Datos para procesar ::
- - -

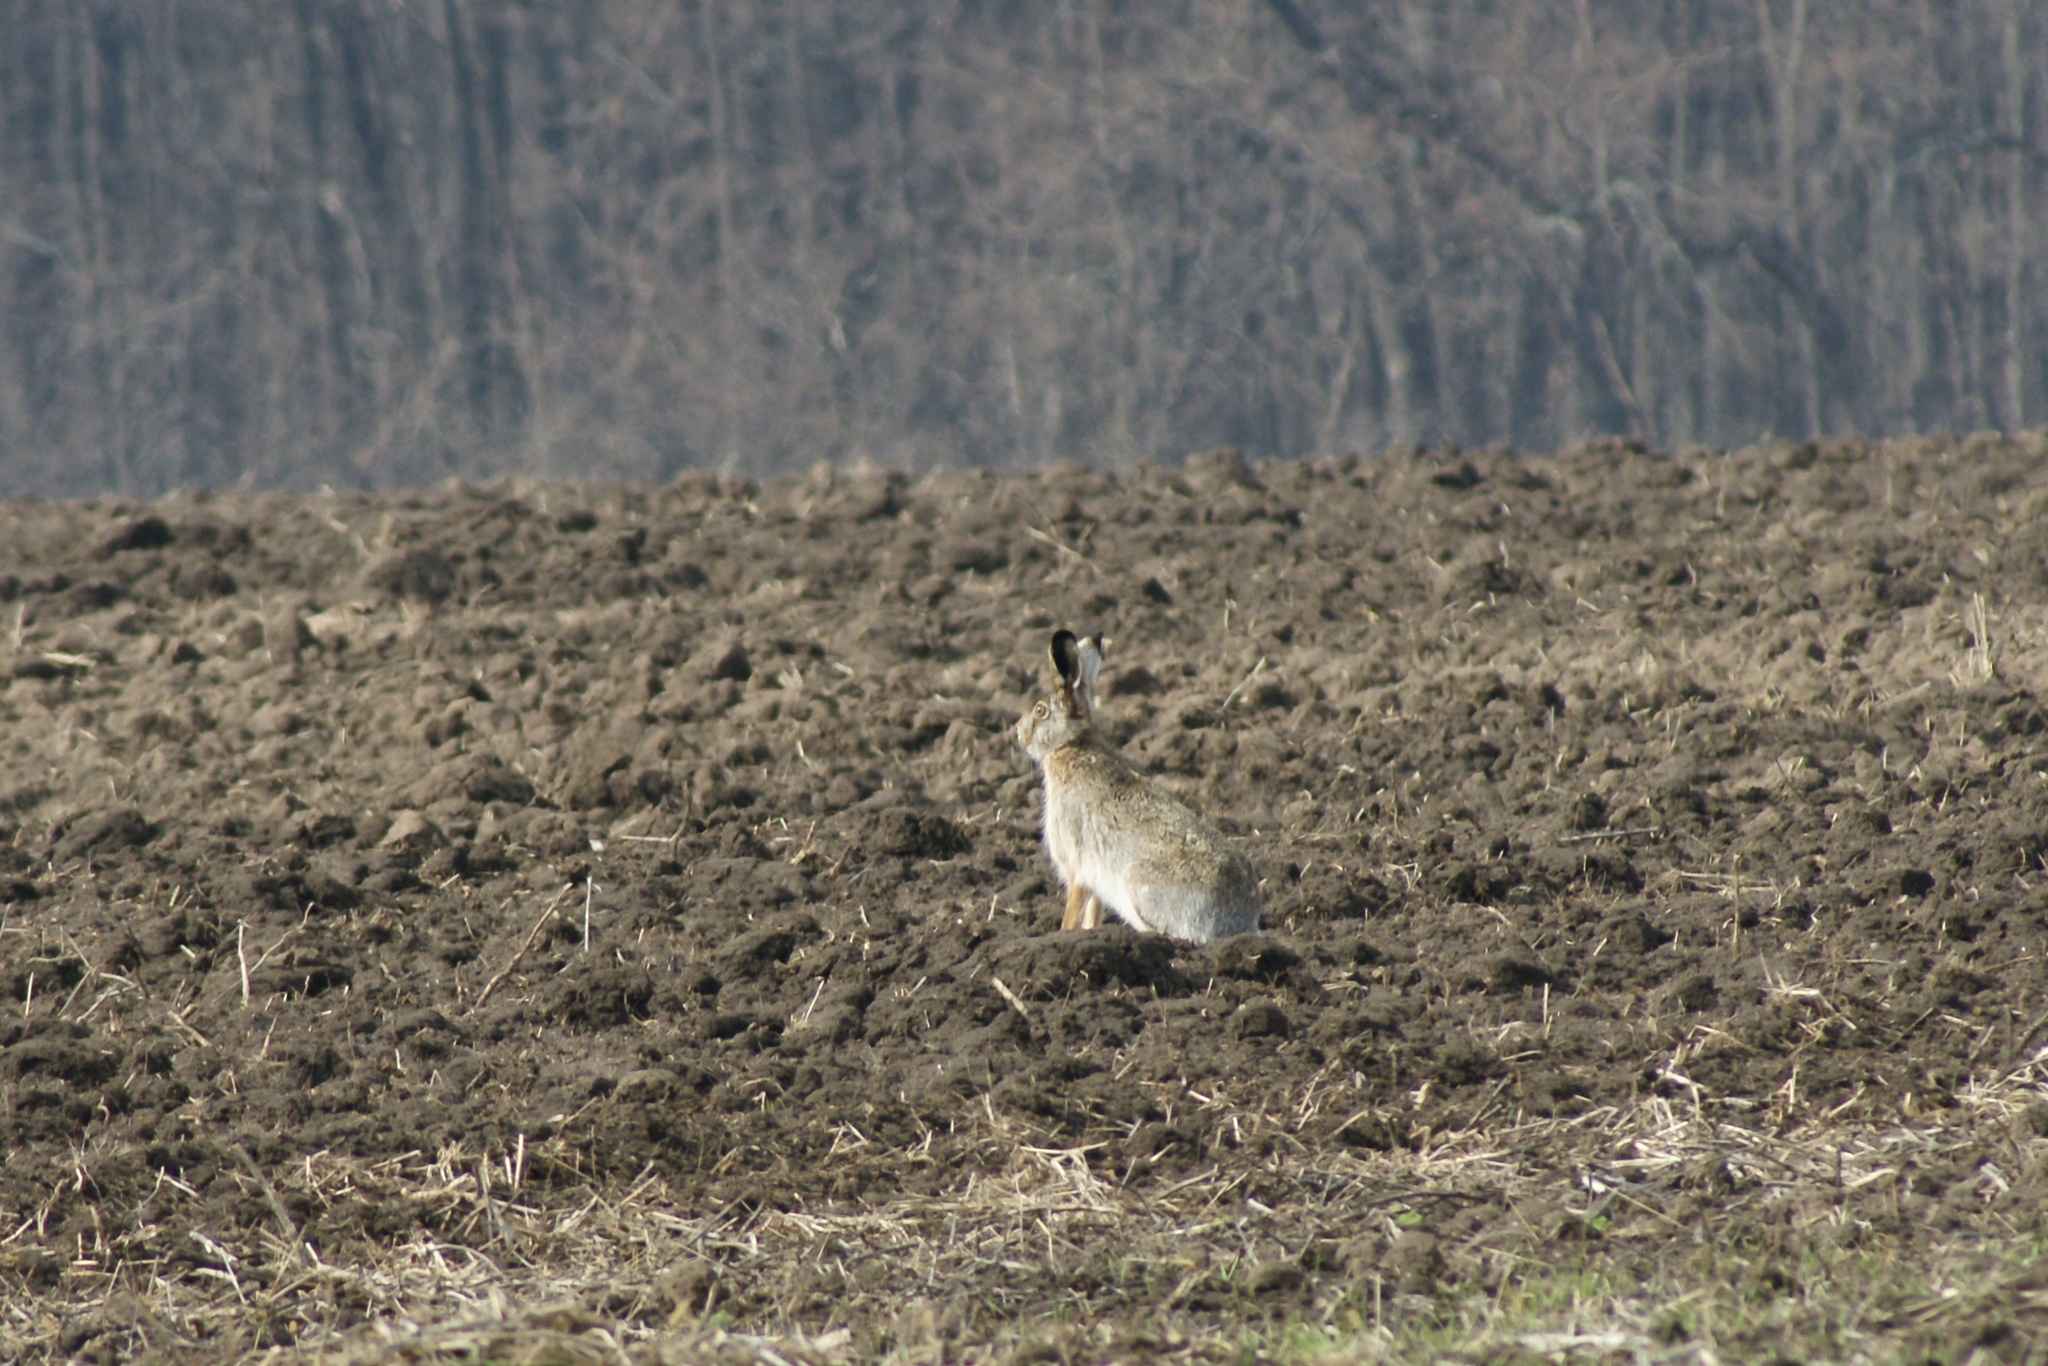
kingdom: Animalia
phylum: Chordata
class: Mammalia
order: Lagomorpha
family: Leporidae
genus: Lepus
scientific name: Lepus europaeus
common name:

- - -

Instrucciones de la tarea ::
Reescriba las filas desde la que contiene "class: Mammalia" hasta la última, sustituyendo "common name" por "vernacular name" y dejando todo lo demás sin cambios.

Solución de la tarea ::
class: Mammalia
order: Lagomorpha
family: Leporidae
genus: Lepus
scientific name: Lepus europaeus
vernacular name:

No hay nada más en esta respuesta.